И вот, когда Теренций тихо, с гневной уверенностью продекламировал стих Гомера: «Будет некогда день», раб отнюдь не счел эти слова пустой болтовней. Напротив, он тотчас же поставил их в связь со слухами, что император Нерон жив. О предстоящей перемене Теренций толковал ему уже в Риме, в пору своих таинственных отлучек; к этому он присовокупил, однако, обещание, что, как только перемена произойдет, он даст Кнопсу волю. Рассчитывая на эту перемену, Кнопс терпеливо ждал, и теперь его сердце согревалось надеждой, что наконец этот день и в самом деле наступит и тогда исполнится его заветная мечта: он поселится где-нибудь на Востоке, откроет собственное дело, обведет вокруг пальца своих друзей и будет распускать о них злые сплетни и наглые остроты.

Вечером этого дня Кнопс пошел к одному из этих друзей, к самому близкому – горшечному мастеру Гориону. У него он обычно проводил большую часть своего досуга. Горион был коренной житель Востока, тучный, с круглой головой и маленькими хитрыми глазками. Он много болтал, усиленно жестикулируя, как и Кнопс. Но, в отличие от Кнопса, он не вкладывал свою энергию в работу, а заполнял день тем, что жадно ловил всякие слухи, подолгу просиживал с деловым видом у своих многочисленных знакомых, бранился и сплетничал. Хитрый, легковерный, он принимал близко к сердцу разные политические перемены, происходившие в его городе. Любую перемену он встречал с неизменным восторгом – тем быстрее наступало разочарование, и он с тоской вспоминал, как хорошо было раньше.

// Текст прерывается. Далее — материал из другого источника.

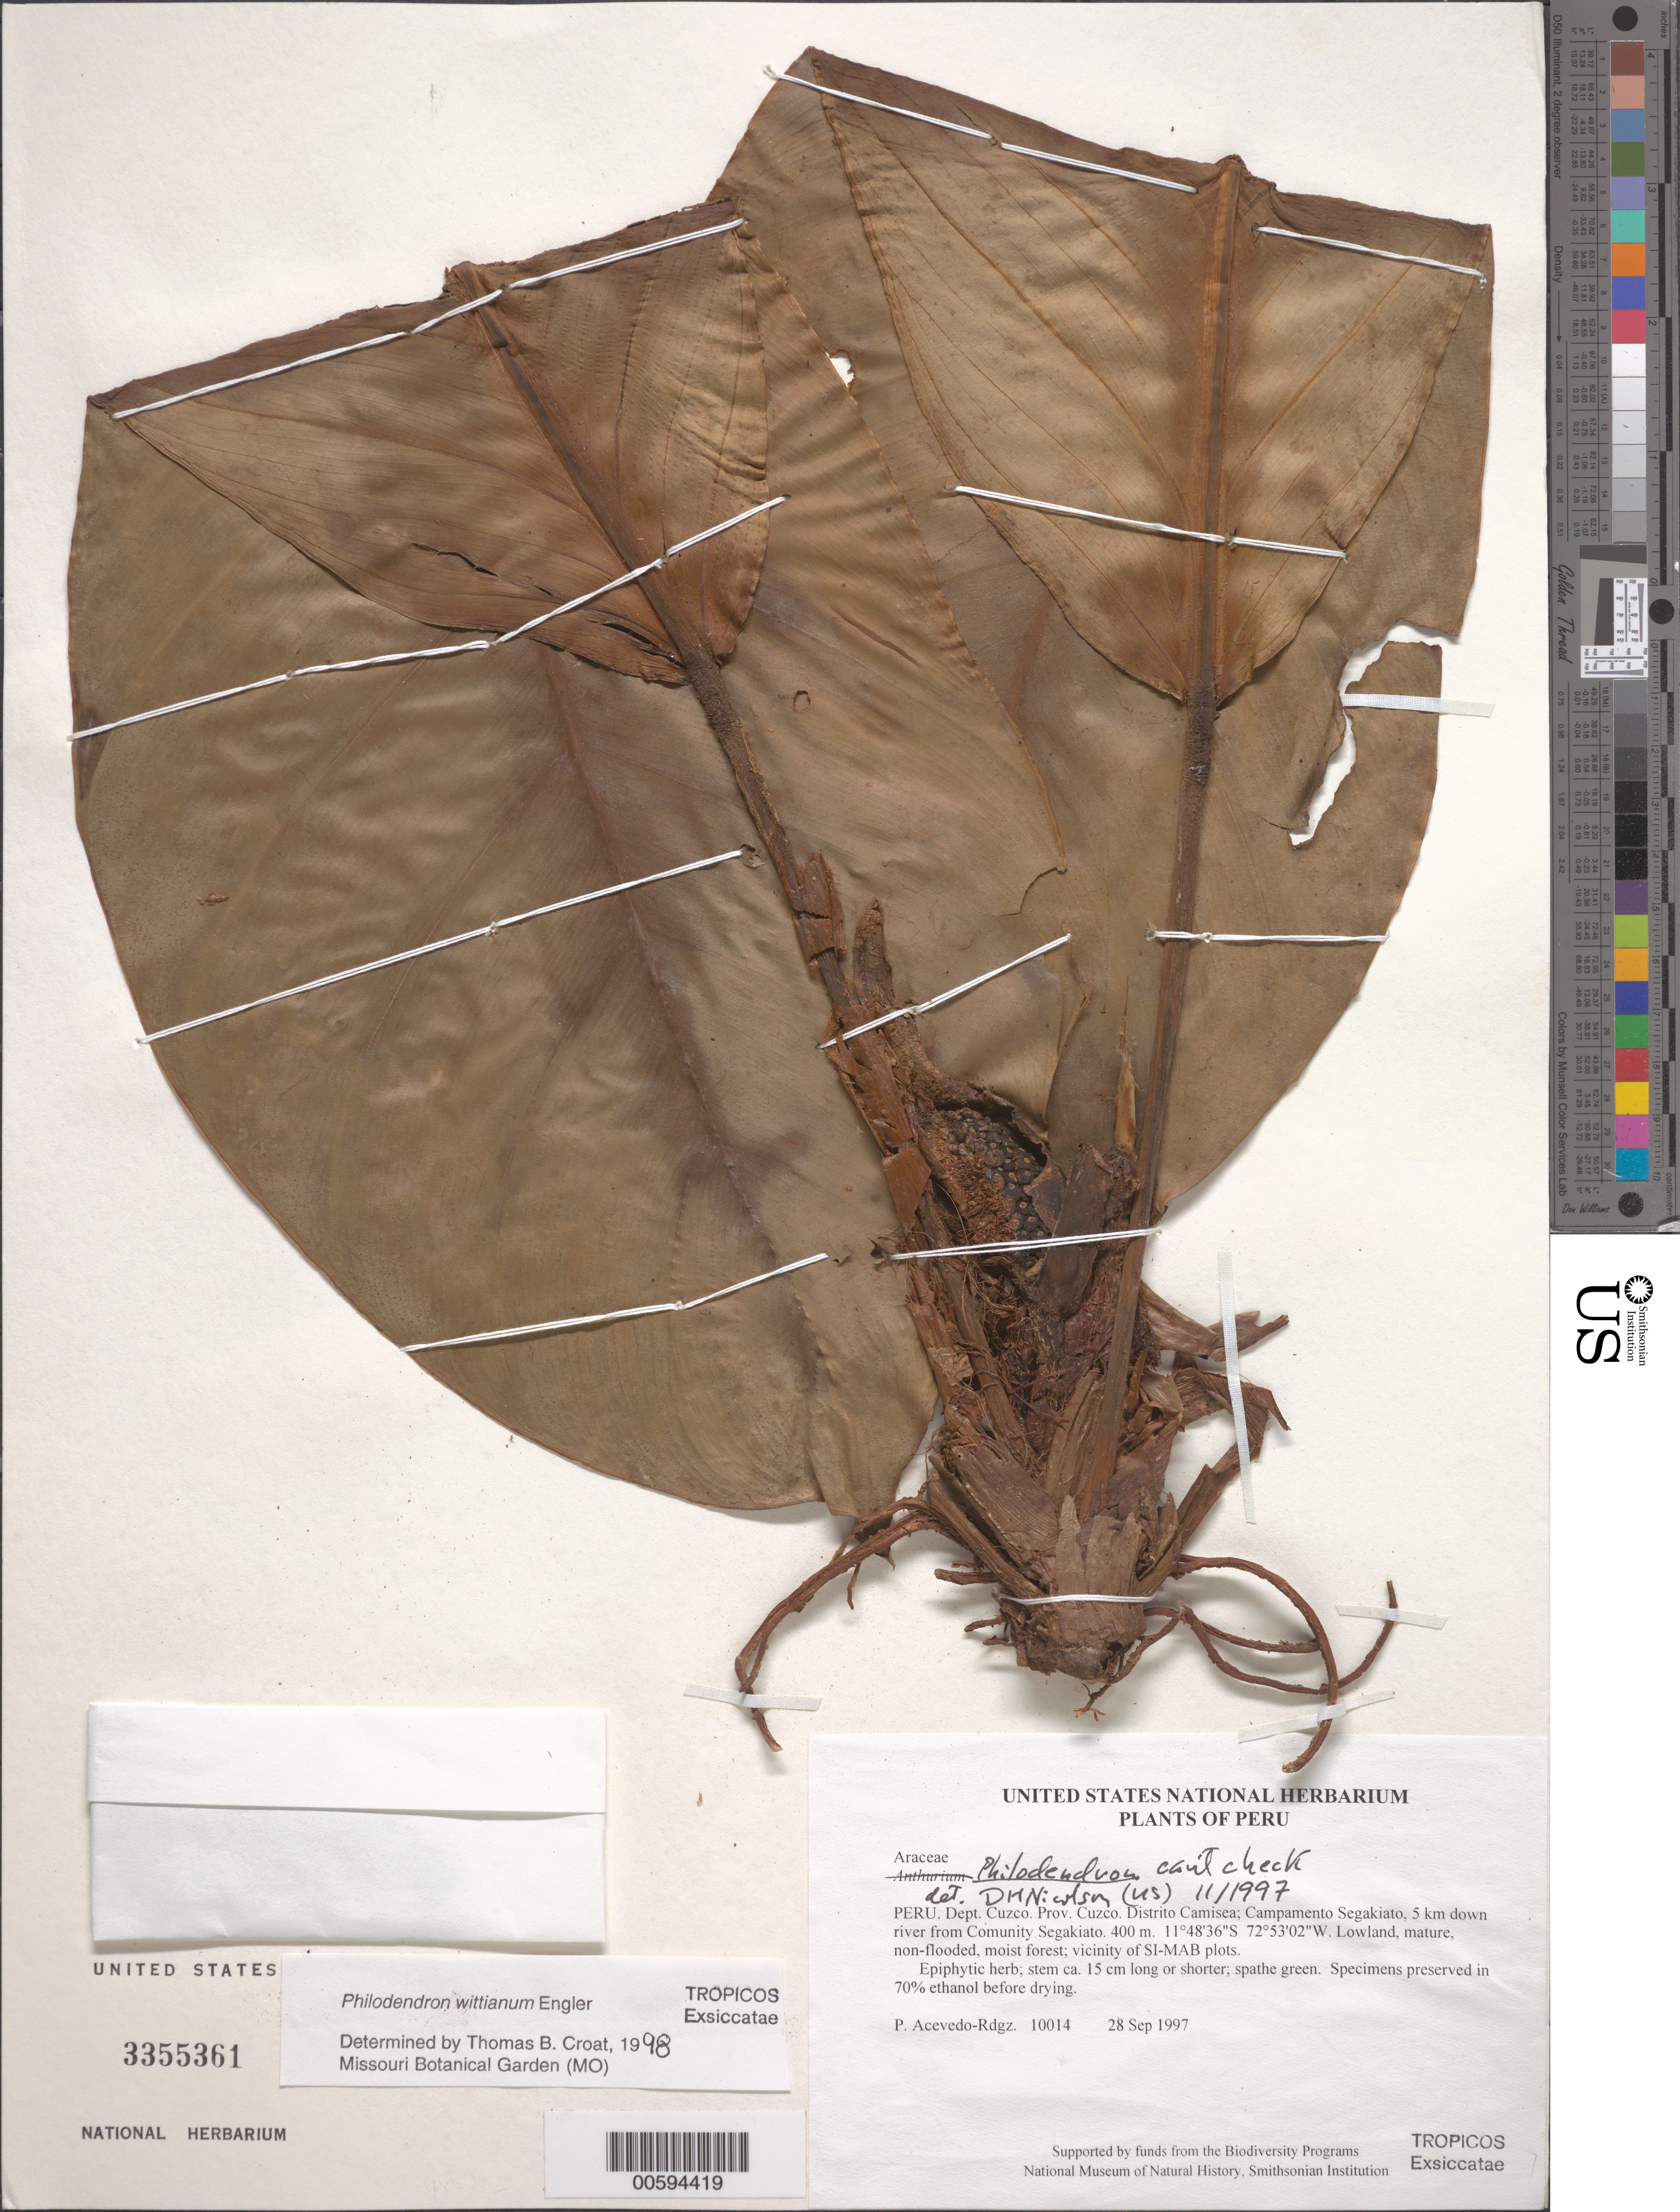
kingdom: Plantae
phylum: Tracheophyta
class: Liliopsida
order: Alismatales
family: Araceae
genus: Philodendron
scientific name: Philodendron wittianum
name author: Engl.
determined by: Croat, Thomas B., Missouri Botanical Garden (MO)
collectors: P. Acevedo-Rodr.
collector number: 10014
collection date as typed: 28 Sep 1997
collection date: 1997-09-28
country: Peru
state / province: Cusco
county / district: Cusco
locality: Distrito Camisea; Campamento Segakiato, 5 km down river from Comunity Segakiato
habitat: Lowland, mature, non-flooded, moist forest; vicinity of SI-MAB plots.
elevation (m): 400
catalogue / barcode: US 3355361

Отцы и праотцы Гориона с незапамятных времен жили в этой стране, они были свидетелями смены вавилонских, ассирийских, греческих, римских, персидских, арабских правителей. Новых владык они принимали, как солнце, или как град, или как наводнение. Вздыхали и терпели. Цепляясь за свою землю, ели, пили, рожали детей, почитали богиню Тарату и ее рыб и работали столько, сколько было необходимо, чтобы прожить и дать завоевателю то, что ему удавалось выжать из них побоями и пытками. Чужеземные князья и правители исчезали, а род Гориона оставался и додержался до тех дней, когда появился Горион, – чтобы браниться и терпеть, как бранились и терпели предки.

С этим-то Горионом Кнопс искренне подружился: ему отчасти льстило, что Горион, свободный человек, так охотно с ним разговаривает, а с другой стороны, он был уверен, что стоит выше Гориона по знанию дела, пониманию жизни и уму. С видом знатока разглядывал Кнопс двенадцатилетнюю дочь Гориона, маленькую Иалту: он заставил Гориона обещать, что тот отдаст ему Иалту в жены, когда наступит великая перемена и Кнопс уже не будет рабом. Сегодня, убежденный, что день этот близок, он вслух смаковал все подробности воображаемой первой ночи с маленькой Иалтой. Но Горион, отец Иалты, лукаво и как бы угрожающе поднял палец и лишний раз напомнил Кнопсу, рабу из Киликии, старую поговорку: «Кариец, киликиец, каппадокиец – все хороши: от таких трех „к“ воротит с души». На это Кнопс, оскорбленный в своем патриотизме, с необычным для него жаром ответил, что, по вкусу это Гормону или не по вкусу, он, Кнопс, будет спать с его Иалтой. Этого Горион стерпеть не мог и сказал, посмеиваясь:

– Посмотрите-ка на этого Кнопса из Киликии, на это «к», от которого с души воротит!

В довершение обиды он произнес имя «Кнопс» с кратким «о». Но Кнопс, веря в звезду своего господина, еще более рассвирепел и ответил, что будет спать не только с дочерью Гориона – Иалтой, но и с богиней Гориона – Таратой. Это последнее неслыханное оскорбление, которое раб нанес его любимому божеству, до того вывело из себя Гориона, что он плеснул в лицо Кнопсу полный кубок вина: убыток, впрочем, был невелик, так как вино уже порядком прокисло.